Yani 2024 yılında hiç bir ticari faaliyetiniz olmazsa dahi, işletme aktifinde bulunan varlıkların değerlendirmesinden kaynaklı vergi yükü doğabilmektedir,
Elbette ki “vergi vermek Anayasal bir yükümlülük ve vatandaşlık görevidir” lakin anayasal tanımlama ile vatandaşlar veya vergi mükellefleri kazançları üzerinden vergilendirilirler, ortada olmayan bir kazanç üzerinde vergilendirilmek anayasaya aykırılık teşkil ettiği gibi, hukuk devleti ilkeleri ile de bağdaşmamaktadır.
“Deve hörgüç” misali her şeyin doğru olduğu bir ülkede tek yanlışımız enflasyon muhasebesi ve vergi yükü olsaydı keşke..!

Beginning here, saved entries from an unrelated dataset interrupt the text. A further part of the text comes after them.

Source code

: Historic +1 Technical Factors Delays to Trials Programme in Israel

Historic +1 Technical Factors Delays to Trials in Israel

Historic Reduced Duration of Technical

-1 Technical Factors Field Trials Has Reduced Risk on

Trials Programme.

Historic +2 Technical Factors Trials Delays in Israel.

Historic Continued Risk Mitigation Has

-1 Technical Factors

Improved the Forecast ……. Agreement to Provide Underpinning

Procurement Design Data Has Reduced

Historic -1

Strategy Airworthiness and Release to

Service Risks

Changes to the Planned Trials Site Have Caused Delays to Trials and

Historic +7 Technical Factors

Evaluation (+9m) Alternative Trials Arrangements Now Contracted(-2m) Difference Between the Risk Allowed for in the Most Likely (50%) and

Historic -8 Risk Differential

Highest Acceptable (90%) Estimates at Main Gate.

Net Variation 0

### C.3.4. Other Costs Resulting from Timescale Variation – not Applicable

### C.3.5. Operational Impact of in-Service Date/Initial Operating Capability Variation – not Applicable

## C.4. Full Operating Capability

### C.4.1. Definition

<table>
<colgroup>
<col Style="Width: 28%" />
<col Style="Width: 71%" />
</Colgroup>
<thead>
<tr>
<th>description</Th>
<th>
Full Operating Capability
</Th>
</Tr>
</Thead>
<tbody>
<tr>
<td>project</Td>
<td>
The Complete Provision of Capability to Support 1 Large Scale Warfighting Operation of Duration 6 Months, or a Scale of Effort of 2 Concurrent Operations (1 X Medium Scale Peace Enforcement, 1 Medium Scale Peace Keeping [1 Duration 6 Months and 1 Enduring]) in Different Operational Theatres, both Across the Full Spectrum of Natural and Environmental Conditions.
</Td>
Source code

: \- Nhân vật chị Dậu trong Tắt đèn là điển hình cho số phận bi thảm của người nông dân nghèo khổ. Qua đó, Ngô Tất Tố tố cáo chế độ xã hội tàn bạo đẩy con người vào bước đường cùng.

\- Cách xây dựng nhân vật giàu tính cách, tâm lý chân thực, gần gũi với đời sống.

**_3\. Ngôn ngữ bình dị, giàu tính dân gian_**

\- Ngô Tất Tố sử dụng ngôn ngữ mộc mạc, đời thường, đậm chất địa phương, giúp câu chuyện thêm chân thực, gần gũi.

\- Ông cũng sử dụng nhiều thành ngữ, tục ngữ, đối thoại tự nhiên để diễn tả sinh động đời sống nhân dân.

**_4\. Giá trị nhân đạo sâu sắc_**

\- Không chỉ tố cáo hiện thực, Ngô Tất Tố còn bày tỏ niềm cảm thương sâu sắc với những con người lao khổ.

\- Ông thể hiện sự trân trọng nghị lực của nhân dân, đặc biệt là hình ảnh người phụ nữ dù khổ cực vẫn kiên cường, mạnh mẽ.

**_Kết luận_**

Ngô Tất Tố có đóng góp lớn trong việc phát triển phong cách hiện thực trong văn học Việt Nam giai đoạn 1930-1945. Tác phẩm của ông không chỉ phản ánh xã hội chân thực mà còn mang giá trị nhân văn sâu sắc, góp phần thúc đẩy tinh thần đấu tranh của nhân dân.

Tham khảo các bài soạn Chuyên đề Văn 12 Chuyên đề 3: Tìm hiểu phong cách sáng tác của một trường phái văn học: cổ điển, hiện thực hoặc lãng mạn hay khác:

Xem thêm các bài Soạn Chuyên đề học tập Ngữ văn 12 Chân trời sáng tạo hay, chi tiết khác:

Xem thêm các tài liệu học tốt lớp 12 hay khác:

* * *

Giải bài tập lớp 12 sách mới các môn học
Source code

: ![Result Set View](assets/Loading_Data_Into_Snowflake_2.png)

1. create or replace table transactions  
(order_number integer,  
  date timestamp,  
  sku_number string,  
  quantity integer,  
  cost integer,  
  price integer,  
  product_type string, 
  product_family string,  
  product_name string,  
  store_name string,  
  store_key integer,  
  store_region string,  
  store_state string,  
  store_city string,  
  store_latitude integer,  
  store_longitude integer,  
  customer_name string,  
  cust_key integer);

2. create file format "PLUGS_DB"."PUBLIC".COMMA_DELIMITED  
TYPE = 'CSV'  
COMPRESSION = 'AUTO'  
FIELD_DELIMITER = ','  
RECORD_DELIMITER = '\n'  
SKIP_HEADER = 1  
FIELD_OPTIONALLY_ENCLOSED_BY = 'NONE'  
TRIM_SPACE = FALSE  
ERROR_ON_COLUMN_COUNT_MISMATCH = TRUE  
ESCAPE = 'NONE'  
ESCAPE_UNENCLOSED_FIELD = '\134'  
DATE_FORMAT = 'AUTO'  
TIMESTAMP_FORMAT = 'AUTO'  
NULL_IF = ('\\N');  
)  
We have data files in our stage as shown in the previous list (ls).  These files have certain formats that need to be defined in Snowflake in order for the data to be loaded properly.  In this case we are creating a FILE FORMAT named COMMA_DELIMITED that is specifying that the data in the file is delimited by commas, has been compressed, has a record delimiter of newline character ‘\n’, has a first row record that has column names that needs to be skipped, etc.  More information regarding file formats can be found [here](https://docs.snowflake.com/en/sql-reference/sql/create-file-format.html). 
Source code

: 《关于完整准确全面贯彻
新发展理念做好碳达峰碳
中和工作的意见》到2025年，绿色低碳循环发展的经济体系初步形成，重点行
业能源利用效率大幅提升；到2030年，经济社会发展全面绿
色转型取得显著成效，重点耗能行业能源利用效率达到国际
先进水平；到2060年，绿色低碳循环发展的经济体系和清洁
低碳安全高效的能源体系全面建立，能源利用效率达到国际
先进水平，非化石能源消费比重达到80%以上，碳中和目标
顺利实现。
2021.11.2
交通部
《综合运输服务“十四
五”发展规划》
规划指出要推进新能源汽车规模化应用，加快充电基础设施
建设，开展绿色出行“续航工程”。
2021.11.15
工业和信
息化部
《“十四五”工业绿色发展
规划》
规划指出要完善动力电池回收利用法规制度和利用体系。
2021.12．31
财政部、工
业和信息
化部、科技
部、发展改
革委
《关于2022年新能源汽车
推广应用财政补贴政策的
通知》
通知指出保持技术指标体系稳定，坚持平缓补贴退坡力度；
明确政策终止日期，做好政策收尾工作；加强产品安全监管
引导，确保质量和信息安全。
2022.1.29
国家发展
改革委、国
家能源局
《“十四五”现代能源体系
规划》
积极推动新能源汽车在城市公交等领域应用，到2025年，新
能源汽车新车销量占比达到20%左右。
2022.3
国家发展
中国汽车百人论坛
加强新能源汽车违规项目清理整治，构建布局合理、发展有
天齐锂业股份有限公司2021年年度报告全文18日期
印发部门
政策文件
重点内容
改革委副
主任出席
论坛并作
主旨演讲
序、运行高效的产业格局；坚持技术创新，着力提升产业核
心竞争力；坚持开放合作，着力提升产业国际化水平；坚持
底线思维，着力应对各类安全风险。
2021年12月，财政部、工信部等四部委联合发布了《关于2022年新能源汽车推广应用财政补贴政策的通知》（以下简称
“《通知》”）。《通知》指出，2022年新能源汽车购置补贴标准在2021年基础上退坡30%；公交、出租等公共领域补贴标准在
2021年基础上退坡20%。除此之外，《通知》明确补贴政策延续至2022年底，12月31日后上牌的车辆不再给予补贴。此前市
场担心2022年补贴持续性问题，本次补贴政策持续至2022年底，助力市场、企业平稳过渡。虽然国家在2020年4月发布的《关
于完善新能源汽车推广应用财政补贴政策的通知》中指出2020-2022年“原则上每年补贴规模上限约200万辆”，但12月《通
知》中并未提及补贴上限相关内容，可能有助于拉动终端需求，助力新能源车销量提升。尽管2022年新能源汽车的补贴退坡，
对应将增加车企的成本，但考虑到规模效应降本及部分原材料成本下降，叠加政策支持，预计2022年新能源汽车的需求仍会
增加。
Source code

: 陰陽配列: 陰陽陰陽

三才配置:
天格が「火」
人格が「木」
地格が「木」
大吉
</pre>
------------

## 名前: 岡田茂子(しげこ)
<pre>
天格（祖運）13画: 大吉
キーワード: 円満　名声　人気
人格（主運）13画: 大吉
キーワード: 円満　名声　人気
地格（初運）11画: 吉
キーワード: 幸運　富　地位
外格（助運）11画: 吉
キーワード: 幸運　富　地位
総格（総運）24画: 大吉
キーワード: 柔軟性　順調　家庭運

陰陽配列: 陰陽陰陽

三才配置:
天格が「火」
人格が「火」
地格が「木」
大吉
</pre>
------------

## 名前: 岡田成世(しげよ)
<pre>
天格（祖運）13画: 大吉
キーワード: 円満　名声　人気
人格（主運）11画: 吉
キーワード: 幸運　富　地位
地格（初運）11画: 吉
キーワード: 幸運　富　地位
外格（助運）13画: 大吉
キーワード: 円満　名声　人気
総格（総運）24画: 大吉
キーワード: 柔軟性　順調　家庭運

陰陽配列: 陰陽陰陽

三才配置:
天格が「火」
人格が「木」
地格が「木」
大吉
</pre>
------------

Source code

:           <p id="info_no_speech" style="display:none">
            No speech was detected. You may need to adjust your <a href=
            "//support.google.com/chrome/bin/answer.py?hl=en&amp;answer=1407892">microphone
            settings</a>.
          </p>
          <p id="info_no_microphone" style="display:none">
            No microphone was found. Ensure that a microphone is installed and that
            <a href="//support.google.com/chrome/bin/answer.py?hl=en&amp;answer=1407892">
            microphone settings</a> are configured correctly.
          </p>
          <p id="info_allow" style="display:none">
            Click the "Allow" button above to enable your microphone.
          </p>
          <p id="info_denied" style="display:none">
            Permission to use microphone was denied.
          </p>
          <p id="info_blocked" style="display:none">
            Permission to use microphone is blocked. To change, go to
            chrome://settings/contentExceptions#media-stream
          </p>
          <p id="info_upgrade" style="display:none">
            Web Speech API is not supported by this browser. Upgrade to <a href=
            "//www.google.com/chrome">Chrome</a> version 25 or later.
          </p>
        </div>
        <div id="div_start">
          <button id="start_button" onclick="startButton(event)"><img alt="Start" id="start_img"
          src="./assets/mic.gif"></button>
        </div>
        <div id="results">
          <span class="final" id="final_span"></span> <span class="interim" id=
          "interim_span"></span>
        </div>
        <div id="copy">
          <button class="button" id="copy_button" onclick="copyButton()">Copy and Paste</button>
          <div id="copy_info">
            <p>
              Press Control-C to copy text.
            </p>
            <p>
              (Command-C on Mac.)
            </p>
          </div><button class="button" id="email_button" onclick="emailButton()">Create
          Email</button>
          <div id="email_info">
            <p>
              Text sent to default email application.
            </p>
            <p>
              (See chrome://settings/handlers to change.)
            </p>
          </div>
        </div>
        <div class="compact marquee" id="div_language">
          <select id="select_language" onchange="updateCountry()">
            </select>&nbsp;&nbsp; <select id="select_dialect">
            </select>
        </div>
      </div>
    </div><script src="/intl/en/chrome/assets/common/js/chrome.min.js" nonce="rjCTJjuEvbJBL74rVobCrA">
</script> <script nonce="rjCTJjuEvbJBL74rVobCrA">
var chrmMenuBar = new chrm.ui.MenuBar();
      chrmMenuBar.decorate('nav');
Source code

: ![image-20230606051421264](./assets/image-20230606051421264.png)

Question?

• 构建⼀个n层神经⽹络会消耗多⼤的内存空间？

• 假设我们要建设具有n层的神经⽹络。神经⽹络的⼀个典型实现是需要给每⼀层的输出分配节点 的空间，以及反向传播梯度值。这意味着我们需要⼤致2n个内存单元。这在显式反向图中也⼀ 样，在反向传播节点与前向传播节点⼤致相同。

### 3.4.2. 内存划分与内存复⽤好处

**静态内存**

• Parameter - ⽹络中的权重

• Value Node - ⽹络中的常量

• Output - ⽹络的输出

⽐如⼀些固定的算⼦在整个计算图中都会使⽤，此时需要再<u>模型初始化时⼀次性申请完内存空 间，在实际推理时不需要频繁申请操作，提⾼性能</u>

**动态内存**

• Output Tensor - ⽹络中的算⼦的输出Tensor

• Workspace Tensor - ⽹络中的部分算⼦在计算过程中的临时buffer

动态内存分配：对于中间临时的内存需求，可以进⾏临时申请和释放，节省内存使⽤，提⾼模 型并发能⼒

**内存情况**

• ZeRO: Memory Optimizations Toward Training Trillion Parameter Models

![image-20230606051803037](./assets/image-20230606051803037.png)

* Vergi mükellefinin bilinçsiz olduğu,
* İşletme Mali verileri işletmelerin gerçek durumunu yansıtmadığı,
* Vergi Kanunları günün koşullarına uygun olmadığı,
* Kayıt altında olmamın kayıt dışılığa göre dezavantajlı olduğu,
* Günün ekonomik koşullarında kaynaklı varlıklarının bir bölümünü ve tamamını kaybetmiş işletmelerin olduğu,
•Finansa erişim kapılarının kapalı olduğu,
* Yüksek enflasyonist ortamdan kaynaklı olarak dün sattığı mallı bu gün geri alamayan tacirin olduğu, Ve daha sayabileceğimiz onlarca olumsuz tablo ve koşullar altında;
Enflasyon üzerinden vergi talebi hiç de adil olmadığı gibi gerek işletmelere yeni yükler yüklerken, bu işin hamaliyesini de Mali Müşavirler çekmektedir,
Öyle anlatıldığı gibi; bu işlerin yazılımlar programlar üzerinden çok kolay olduğu, bir kaç tuş ile çözüldüğünü yalanlarına da kimse inanmasın, vergi hukukunda zaman aşımı süreci 5 yıl iken, geriye doğru 20 yıllık verileri bugüne taşımak, bugüne endekslemek hiç de kolay değildir,
Kötü giden ekonomik tabloların faturasını vatandaş ve Mali Müşavirler ödememelidir.